─── EXTRACT TO READ
• Samantha Pellegrino

    Writer (of many kinds)

  • I am an aspiring fantasy writer with a PhD in medieval Islamic alchemy who works as a development writer for museums.

    Off the written word, I can be found reading boardbooks to my infant son, bouldering, scuba diving, knitting sweaters, baking cake, eating cake for breakfast, studying Catalan and dialectical Arabic, practicing the clawhammer banjo, and playing all sorts of tabletop roleplaying games.

    I live on the shores of Lake Michigan with my spouse, our small child, a keeshond, and two very shy cats.
──────
### WHAT THE TASK REQUIRES
Copy the stretch of the Samantha Pellegrino bio from "Writer (of many" through "tabletop roleplaying games.", switching "bouldering" to "rock climbing". The records after this point are separate material, unconnected to the Samantha Pellegrino bio.
─── EXERCISE DATA
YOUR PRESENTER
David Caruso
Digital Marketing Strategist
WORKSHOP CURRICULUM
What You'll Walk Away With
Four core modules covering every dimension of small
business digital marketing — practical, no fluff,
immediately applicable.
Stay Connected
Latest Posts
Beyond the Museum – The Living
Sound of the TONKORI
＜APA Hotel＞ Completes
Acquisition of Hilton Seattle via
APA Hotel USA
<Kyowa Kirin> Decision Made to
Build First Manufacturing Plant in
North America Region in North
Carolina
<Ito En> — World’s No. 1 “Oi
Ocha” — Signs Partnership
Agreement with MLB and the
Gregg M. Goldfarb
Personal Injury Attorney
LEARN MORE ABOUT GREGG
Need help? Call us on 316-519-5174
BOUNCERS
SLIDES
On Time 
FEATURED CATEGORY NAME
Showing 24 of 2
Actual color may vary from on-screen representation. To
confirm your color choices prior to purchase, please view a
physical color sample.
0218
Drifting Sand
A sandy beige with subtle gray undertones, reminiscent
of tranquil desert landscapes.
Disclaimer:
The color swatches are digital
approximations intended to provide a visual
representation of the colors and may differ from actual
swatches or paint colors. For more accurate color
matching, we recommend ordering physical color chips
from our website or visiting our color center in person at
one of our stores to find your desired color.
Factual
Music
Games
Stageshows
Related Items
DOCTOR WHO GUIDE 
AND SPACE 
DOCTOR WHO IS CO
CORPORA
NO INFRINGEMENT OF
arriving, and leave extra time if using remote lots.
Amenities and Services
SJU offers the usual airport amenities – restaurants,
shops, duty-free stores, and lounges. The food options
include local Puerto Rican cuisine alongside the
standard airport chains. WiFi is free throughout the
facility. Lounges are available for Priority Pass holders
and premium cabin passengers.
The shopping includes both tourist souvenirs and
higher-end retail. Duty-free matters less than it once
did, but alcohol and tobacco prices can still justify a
──────
### WRITTEN ANSWER
Writer (of many kinds)

  • I am an aspiring fantasy writer with a PhD in medieval Islamic alchemy who works as a development writer for museums.

    Off the written word, I can be found reading boardbooks to my infant son, rock climbing, scuba diving, knitting sweaters, baking cake, eating cake for breakfast, studying Catalan and dialectical Arabic, practicing the clawhammer banjo, and playing all sorts of tabletop roleplaying games.